A remote town in rural Denmark is not the most obvious choice of location for an international consumer electronics brand. But head to Struer – a rural spot on the west coast of Jutland, four hours drive from the capital city of Copenhagen – and this is exactly where you will find Bang & Olufsen (B&O).
The company – which specialises in designing and manufacturing high-end audio and video products ranging from speakers to television sets – has in fact been based in the same area since it was founded by Peter Bang and Svend Olufsen in 1925.
The two fresh-faced engineers set up their own radio factory in the attic of Olufsen’s family home, Quistrip Manor, after both graduating from the Electrotechnical School in Aarhus a couple of years earlier. Together they launched the Eliminator radio component – part of the first mains powered radio in Denmark – as the first official B&O product later that year.
The company has gone on to become one of the key players in the electronics market, working with designers like Jacob Jensen and David Lewis to develop internationally renowned designs including its Beogram 4000 double-armed record player and the BeoSound 9000, a six-CD changer designed to be the user’s own personal jukebox.
Over 90 years after being founded, B&O’s mark is still very much felt in Struer. Roughly a third of the town’s 10,000-strong population are employed at The Farm; a striking box-like structure inspired by the solitary farmhouses seen in the area, which the company has called its home since 1998.
Employees that have worked for B&O for over 25 years (over 1,200 and counting) are immortalised on the company’s “Wall of Fame” – a 30-metre stretch of wall in The Farm’s canteen, featuring black & white portraits of the workers.
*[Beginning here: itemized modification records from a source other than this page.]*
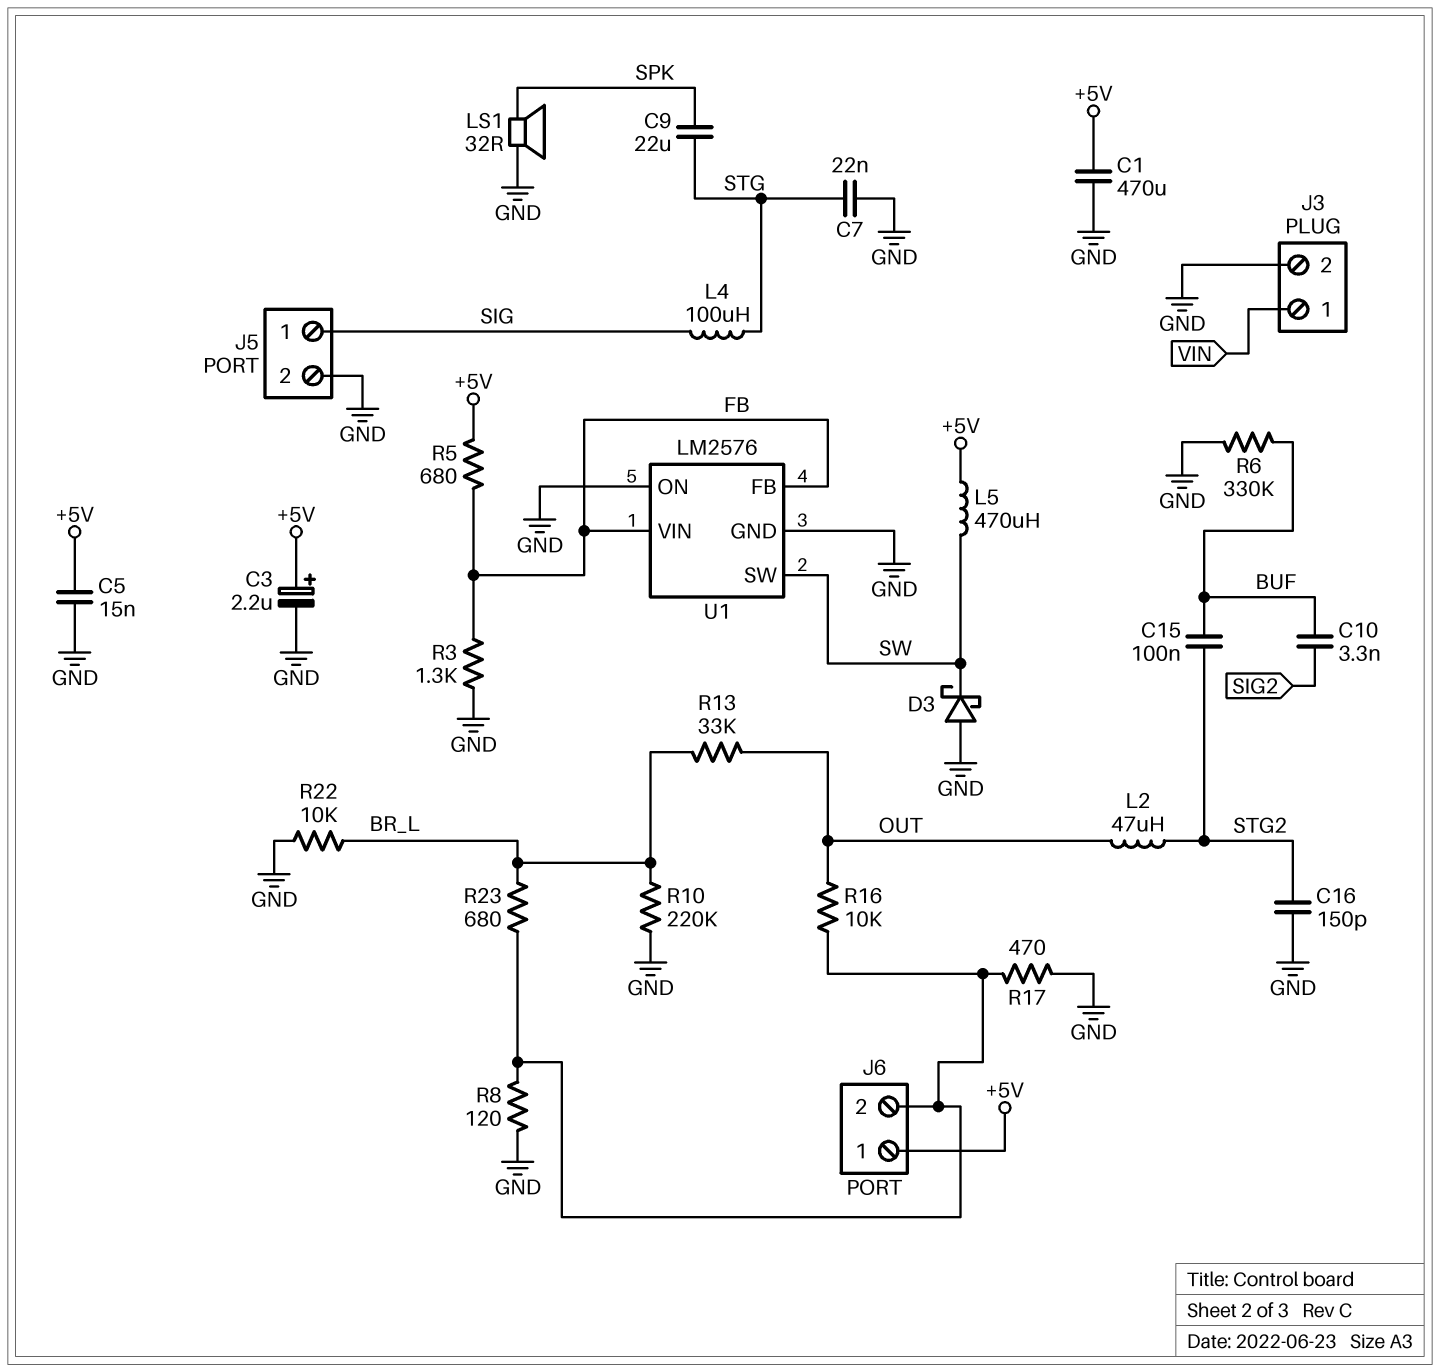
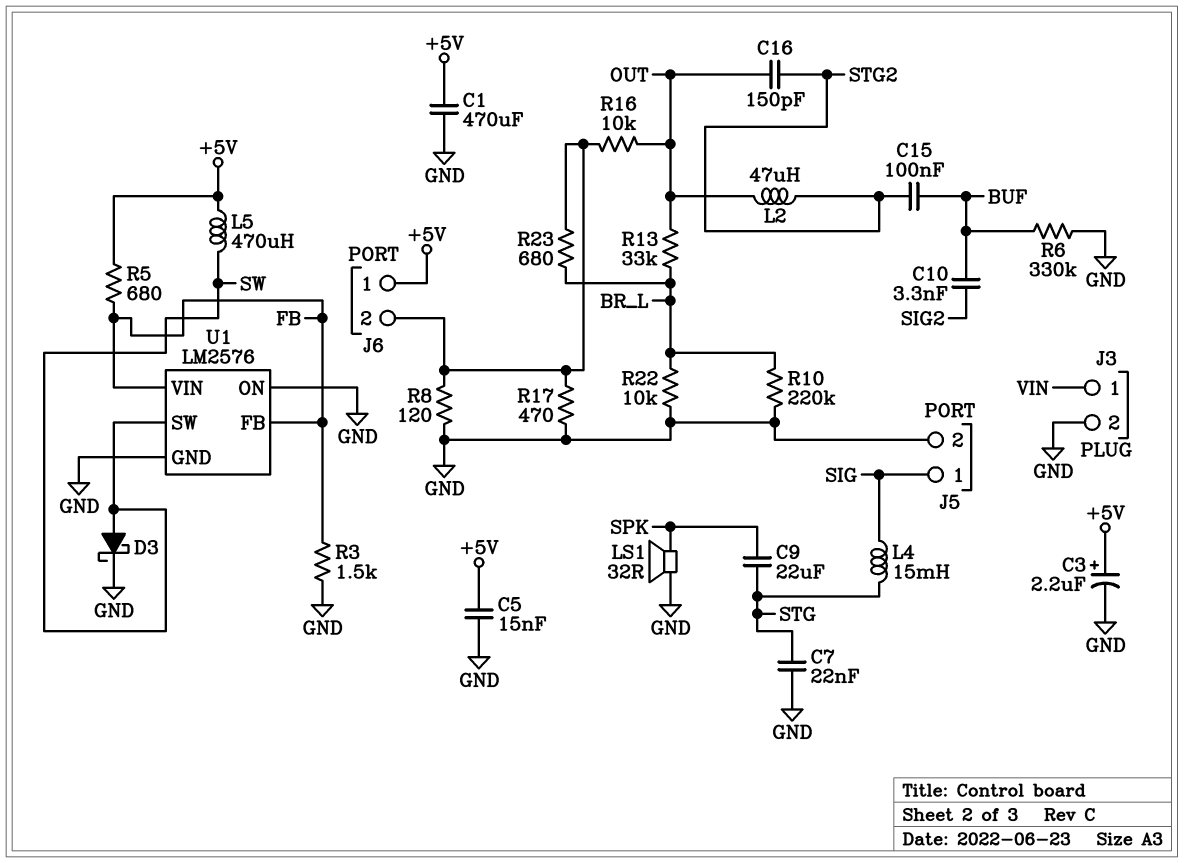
C16: 150pF (GND, STG2) -> 150pF (OUT, STG2)
D3: schottky (A GND, K SW) -> schottky (A SW, K GND)
L4: 100uH (SIG, STG) -> 15mH (SIG, STG)
R3: 1.3k (FB, GND) -> 1.5k (FB, GND)

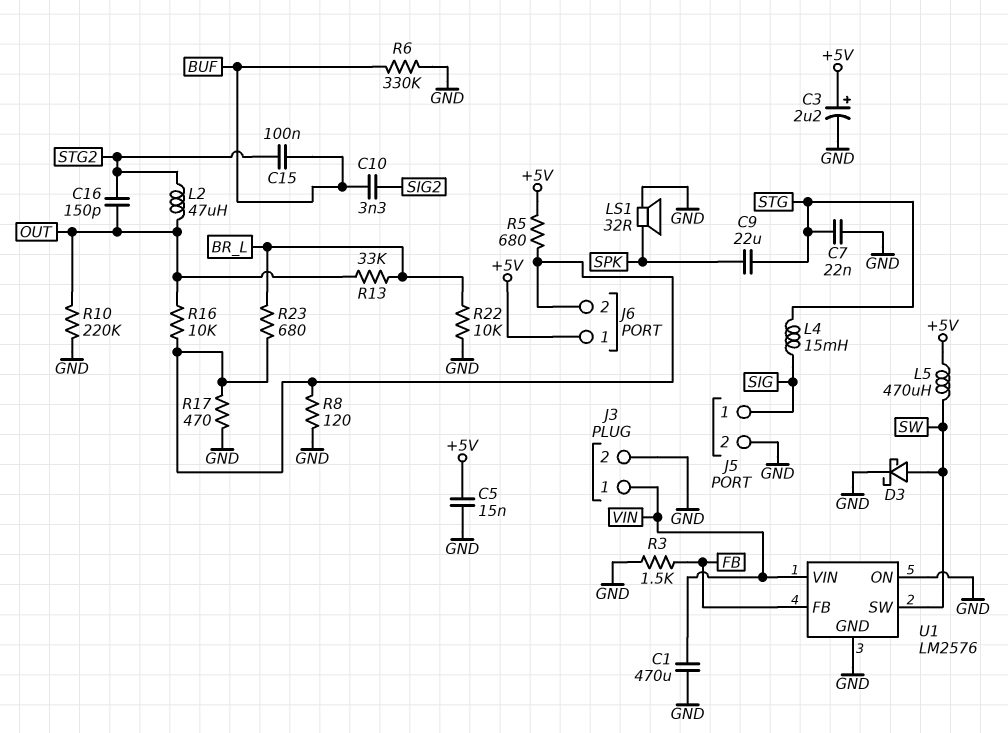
C1: 470uF (+5V, GND) -> 470uF (GND, VIN)
R5: 680 (+5V, FB) -> 680 (+5V, J6/2)
R10: 220k (BR_L, GND) -> 220k (GND, OUT)
U1 pin VIN: FB -> VIN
B&O’s design story has also been immortalised with the opening of its own museum in the town in 2008, which showcases a selection of the 3,000 products the company has developed since it was established, accompanied by a wide range of brochures, posters, pamphlets, pictures and films from over the years.
What is clear from the company’s ongoing association with its hometown is that it prides itself on being a “proud Danish brand” – an attribute that it actively seeks to manifest through its design aesthetic, says B&O’s head of design, brand and marketing, Marie Kristine Schmidt.
For the past five years Schmidt – who has previously worked in Intellectual Property development and advertising – has headed up a 15-strong design team split across B&O’s Struer headquarters and a smaller office in Copenhagen, comprising concept managers, design managers and user experience designers.
Interestingly though, when it comes to designing specific products Schmidt is keen to stress that “we don’t have designers working in-house”. Instead the company has a pool of seven to eight trusted designers that it regularly works with on different product launches, depending on their areas of expertise. During the course of a typical project, the lead designer will frequently sit in with B&O’s in-house team during a series of one or two-day long workshops.
“I think they challenge us in a different way because they are exposed to other industries and businesses,” Schmidt says about B&O’s process of working with external designers. “They are not dragged down by some of the things you will be if you work in a business where you spend every day there. They come in with a fresh mind, a fresh outlook, a fresh perspective and that’s what they drive towards.”
From then onwards, Schmidt describes the rest of the process as being very iterative. “We go fast into models, we go fast into physical objects [and] we go fast into testing,” she says.
This approach has helped B&O to gain a reputation for reliably crisp acoustics and a modern design aesthetic that manages to feel Danish but also outward-looking at the same time.
While the company is not afraid to push the boundaries of what audio design should look and sound like – as seen with the £54,000, 65kg BeoLab 90 speaker with “360-degree sound” designed to coincide with its 90th birthday in 2015 – the heart of its design aesthetic is essentially “domesticated”, says Schmidt.
“We always try to start with understanding the customer. It’s about humans, and that’s really where we drive from.”